[Dataset entries]
# # #

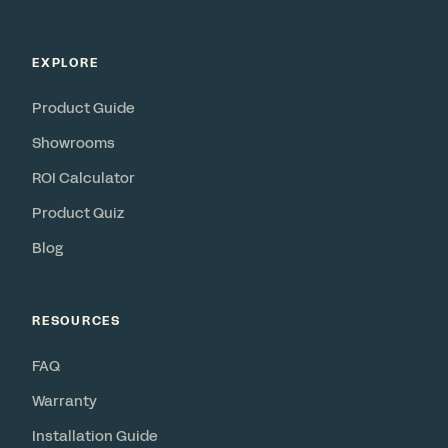
EXPLORE
Product Guide
Showrooms
ROI Calculator
Product Quiz
Blog
RESOURCES
FAQ
Warranty
Installation Guide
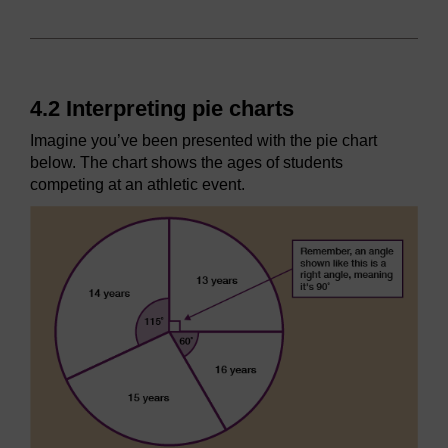
4.2 Interpreting pie charts
Imagine you’ve been presented with the pie chart
below. The chart shows the ages of students
competing at an athletic event.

# # #

Reproduce every record verbatim, please. Omit the images.

EXPLORE
Product Guide
Showrooms
ROI Calculator
Product Quiz
Blog
RESOURCES
FAQ
Warranty
Installation Guide
4.2 Interpreting pie charts
Imagine you’ve been presented with the pie chart
below. The chart shows the ages of students
competing at an athletic event.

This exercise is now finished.